The Cost of Living | Deborah Levy

Deborah Levy’s autobiography trilogy is proving to be an absorbing reading experience with The Cost of Living being the second installment. I’m working my way through them slowly, savouring the stories of her life as well as enjoying all the bookish serendipity moments that seems to occur whenever I read one of her books.

Last month, I stumbled across Anna Verney’s Flashback Friday piece about her experience of reading The Cost of Living. Her commentary on reading Levy’s novels (as opposed to her non-fiction) struck a chord in particular and I wanted to save it somewhere. Here seemed as good as place as any (my underlining).

Anna Verney | Newtown Review of Books | 20 Jan 2023

I know that pleasure too. Levy’s novels have had the same effect on me.

Years later, I’m still caught up in the aftermath of reading Hot Milk in particular. One of my younger colleagues at the time also experienced a strong and lasting response. Whenever we catch up our shared fervor for Hot Milk usually finds its way into our chat at some point. From this, I believe that Levy’s work is ripe for rereading and will continue to speak to me in unexpected ways and live inside me as time goes by.

The first part of Levy’s ‘living autobiography’, Things I Don’t Want to Know, had its genesis thanks to George Orwell’s essay Why I Write, so it was only natural that Levy was asked by several interviewers if The Cost of Living had a similar origin story. Although there wasn’t a specific essay or prompt, she mentioned Louise Bourgeois, Barbara Hepworth, Marguerite Duras and Simone de Beauvoir as inspirations. Their thoughts around female ambition, friendship, dismantling one home and creating a new one, resonated with events in her own life.

The Cost of Living begins with an observation of a young woman reading quietly on her own in a bar in the Caribbean and what happens when an older man approaches her to chat. She reluctantly listens to his stories, then launches into a scuba diving story of her own. Levy could see that he wasn’t ‘that interested’ before he said, “You talk a lot don’t you?”

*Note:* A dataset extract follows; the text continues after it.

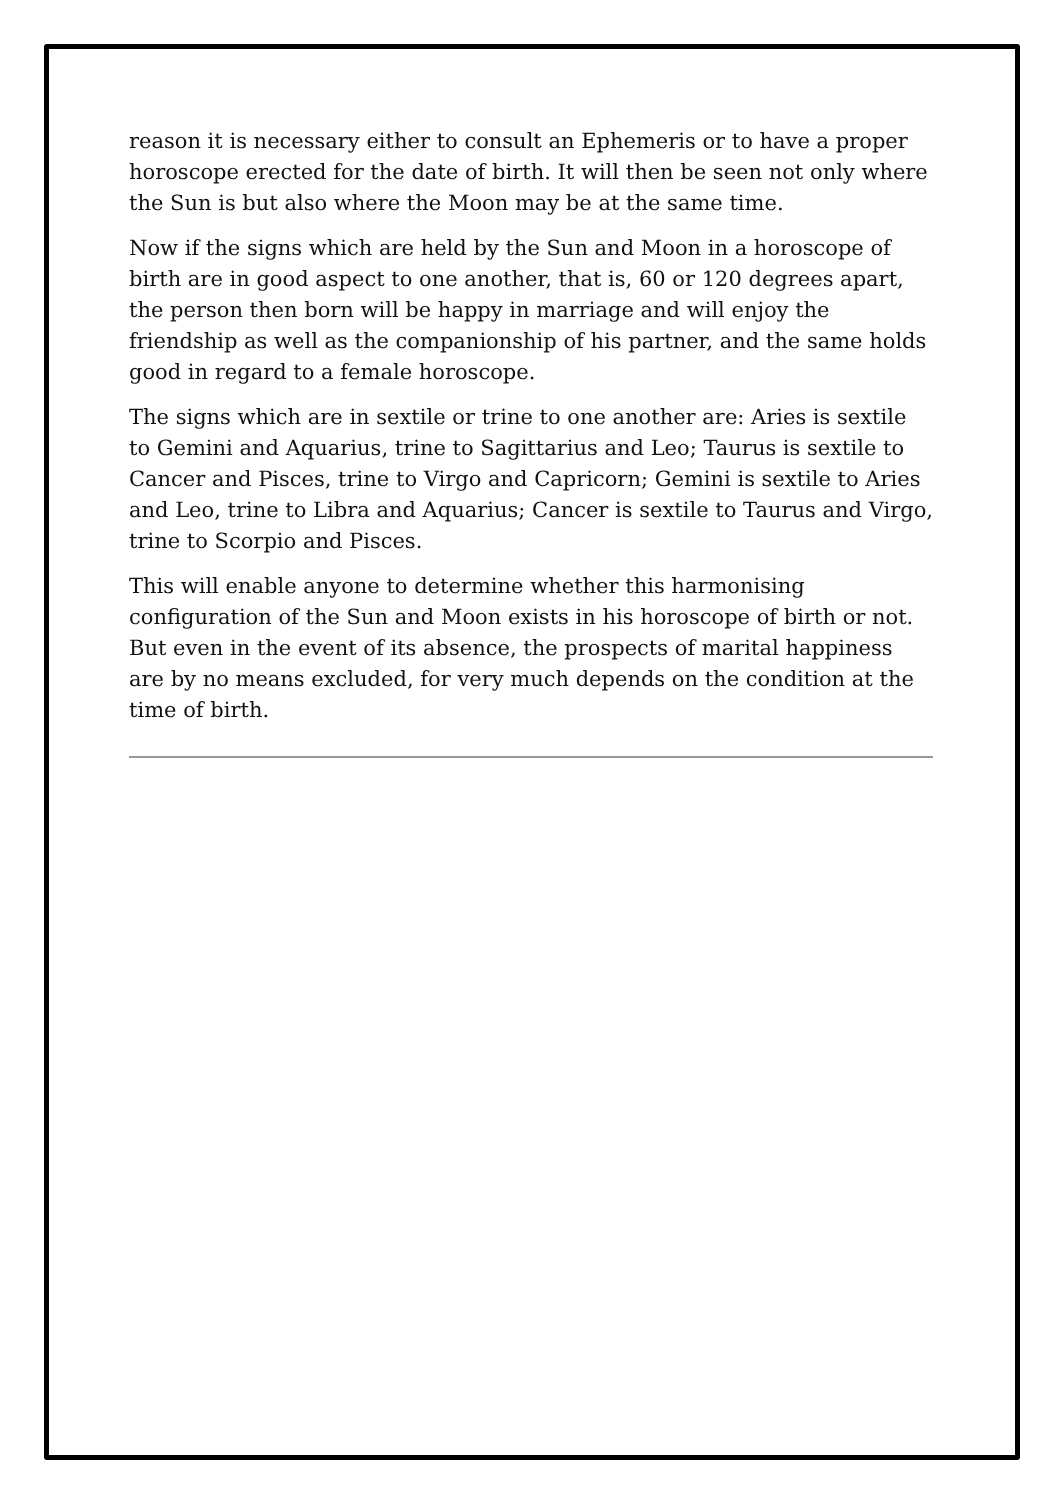reason it is necessary either to consult an Ephemeris or to have a proper horoscope erected for the date of birth. It will then be seen not only where the Sun is but also where the Moon may be at the same time.
Now if the signs which are held by the Sun and Moon in a horoscope of birth are in good aspect to one another, that is, 60 or 120 degrees apart, the person then born will be happy in marriage and will enjoy the friendship as well as the companionship of his partner, and the same holds good in regard to a female horoscope.
The signs which are in sextile or trine to one another are: Aries is sextile to Gemini and Aquarius, trine to Sagittarius and Leo; Taurus is sextile to Cancer and Pisces, trine to Virgo and Capricorn; Gemini is sextile to Aries and Leo, trine to Libra and Aquarius; Cancer is sextile to Taurus and Virgo, trine to Scorpio and Pisces.
This will enable anyone to determine whether this harmonising configuration of the Sun and Moon exists in his horoscope of birth or not. But even in the event of its absence, the prospects of marital happiness are by no means excluded, for very much depends on the condition at the time of birth.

The book hinges on these ideas – our freedom to ‘speak our life as we feel it‘ even though we rarely do, as well as the way we invite the people in our lives to ‘read between the lines‘ of our personal stories, looking for those who are the ‘right readers‘. The concept of minor and major characters also echoes throughout the rest of the book as Levy relates the story of how her marriage broke down and the ways in which she rebuilt a new life for herself.

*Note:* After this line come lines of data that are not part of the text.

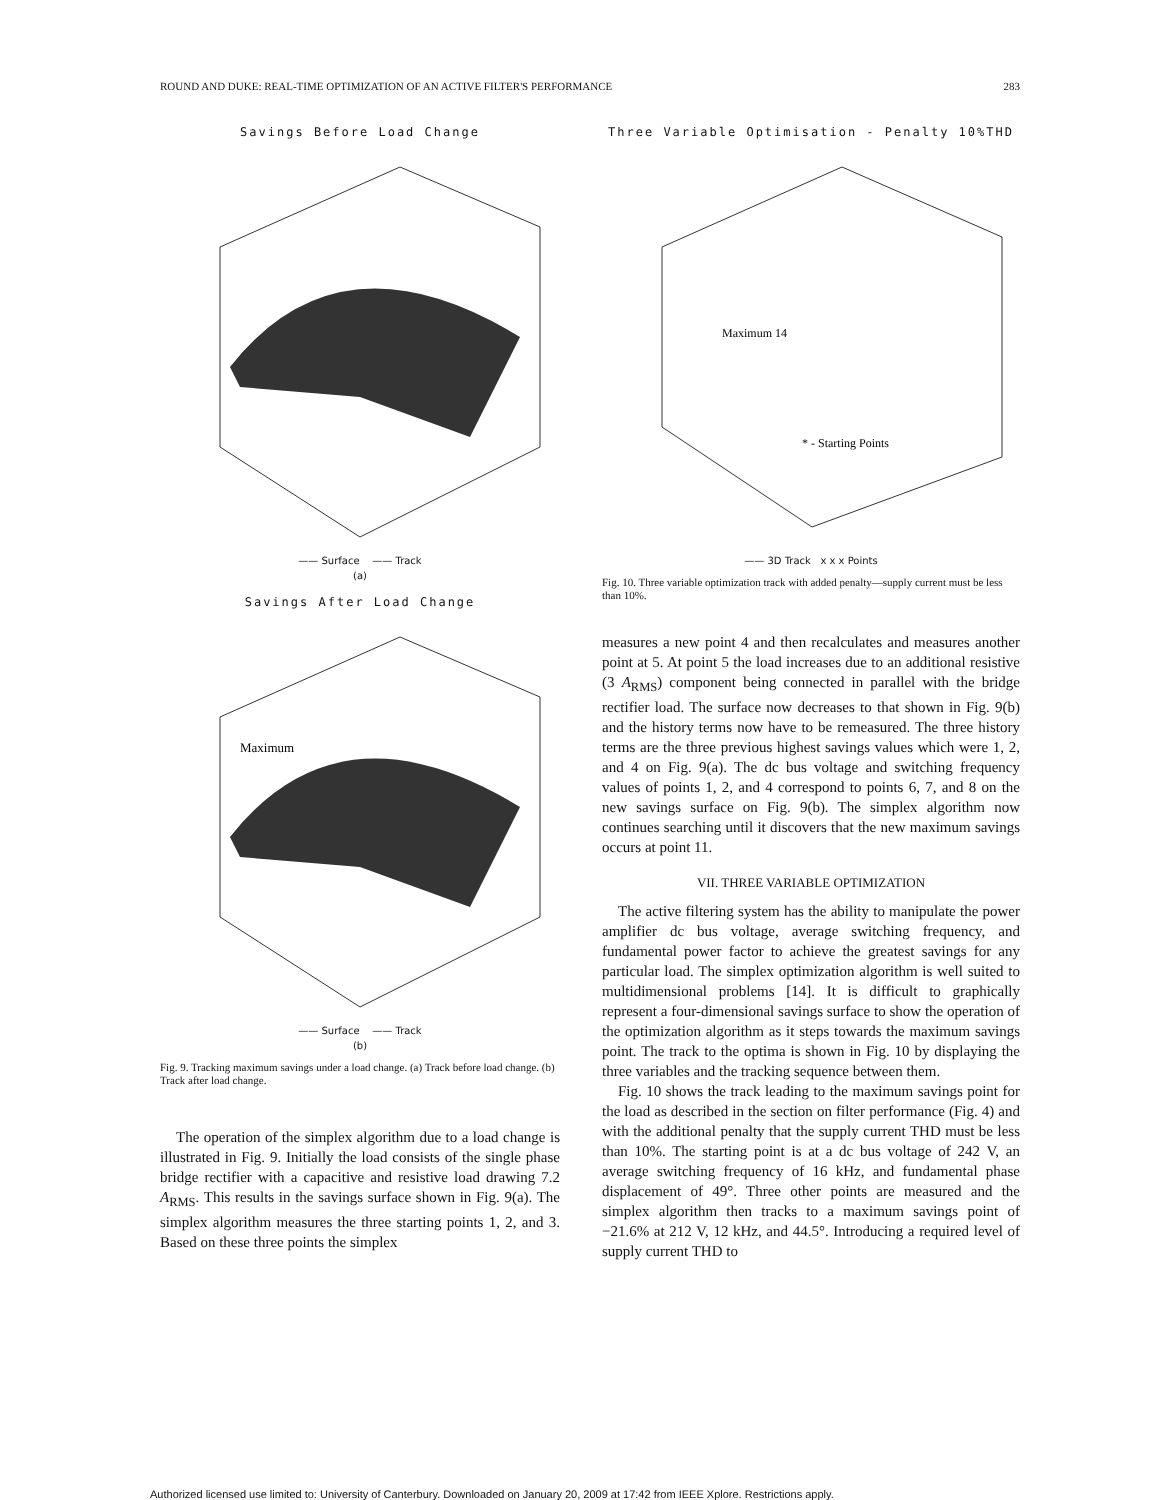ROUND AND DUKE: REAL-TIME OPTIMIZATION OF AN ACTIVE FILTER'S PERFORMANCE 283
Savings Before Load Change
—— Surface —— Track
(a)
Savings After Load Change
Maximum
—— Surface —— Track
(b)
Fig. 9. Tracking maximum savings under a load change. (a) Track before load change. (b) Track after load change.
The operation of the simplex algorithm due to a load change is illustrated in Fig. 9. Initially the load consists of the single phase bridge rectifier with a capacitive and resistive load drawing 7.2 A<sub>RMS</sub>. This results in the savings surface shown in Fig. 9(a). The simplex algorithm measures the three starting points 1, 2, and 3. Based on these three points the simplex
Three Variable Optimisation - Penalty 10%THD
Maximum 14
* - Starting Points
—— 3D Track x x x Points
Fig. 10. Three variable optimization track with added penalty—supply current must be less than 10%.
measures a new point 4 and then recalculates and measures another point at 5. At point 5 the load increases due to an additional resistive (3 A<sub>RMS</sub>) component being connected in parallel with the bridge rectifier load. The surface now decreases to that shown in Fig. 9(b) and the history terms now have to be remeasured. The three history terms are the three previous highest savings values which were 1, 2, and 4 on Fig. 9(a). The dc bus voltage and switching frequency values of points 1, 2, and 4 correspond to points 6, 7, and 8 on the new savings surface on Fig. 9(b). The simplex algorithm now continues searching until it discovers that the new maximum savings occurs at point 11.
VII. THREE VARIABLE OPTIMIZATION
The active filtering system has the ability to manipulate the power amplifier dc bus voltage, average switching frequency, and fundamental power factor to achieve the greatest savings for any particular load. The simplex optimization algorithm is well suited to multidimensional problems [14]. It is difficult to graphically represent a four-dimensional savings surface to show the operation of the optimization algorithm as it steps towards the maximum savings point. The track to the optima is shown in Fig. 10 by displaying the three variables and the tracking sequence between them.
Fig. 10 shows the track leading to the maximum savings point for the load as described in the section on filter performance (Fig. 4) and with the additional penalty that the supply current THD must be less than 10%. The starting point is at a dc bus voltage of 242 V, an average switching frequency of 16 kHz, and fundamental phase displacement of 49°. Three other points are measured and the simplex algorithm then tracks to a maximum savings point of −21.6% at 212 V, 12 kHz, and 44.5°. Introducing a required level of supply current THD to
Authorized licensed use limited to: University of Canterbury. Downloaded on January 20, 2009 at 17:42 from IEEE Xplore. Restrictions apply.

She references Elena Ferrante and Emily Dickinson as she journeys from being ‘wife’ to learning how to be herself alone again. She credits Proust with helping her through this particularly painful, early phase, and back into writing.

All she needed to do now was find a space to write. It also brings me to the only quibble I have with her memoirs – no bibliography or notes. I like to be able to save-for-later and/or acknowledge certain authors or quotes that strike me when I read them.

Although I found my time with this book stimulating, I didn’t respond to it as strongly as I did with Things I Don’t Want to Know. I wondered if it was because I had not been through such a devastating break up (of a long-term marriage) and also didn’t even want to contemplate such an idea!

Levy’s fifty-something musings on freedom, memories, moving forward and belonging are topics I spent much of my (mostly single) twenties and thirties angsting over. It came from a different place with different life experiences, yet there were still many moments of recognition. Perhaps we all have to have at least one period in our lives like this? A period when feelings and introspection, reflection and analysis drive us on to become the version of the person we want or hope to be? When we attempt to create ‘a persona that was braver than I actually felt.’

There is so much more I could unpack (including an Orwell essay – which I will read & review soon) but for now I will let Levy’s ideas and images ripen and evolve as they will – and I’ll get back to you in a few years time to let you know about any beneath the surface ripples!

Epigraph: Marguerite Duras | Practicalities (1990)

Favourite Quotes:

  • Longlisted for the Andrew Carnegie Medal in Nonfiction 2019
  • Orwell essay: Shooting an Elephant New Writing, 2, Autumn 1936 (On page 112 ‘Orwell in his 1936 essay, Shooting an Elephant, noted that the imperialist “wears a mask, and his face grows to fit it”.’)
ISBN: 9780241977569
Cover Image: Vivre sa vie (1962) a film by Jean-luc Godard
Imprint: Penguin General UK
Published: 19 February 2019 (originally published 10th July 2018)
Format: Paperback
Pages: 208
Dates Read: 18th January - 5th February 2024
This post was written on the traditional land of the Wangal clan, one of the 29 clans of the Eora Nation within the Sydney basin. This Reading Life acknowledges that Aboriginal and Torres Strait Islander peoples are our first storytellers, and the traditional custodians of the lands, seas, and skies on which we live and work.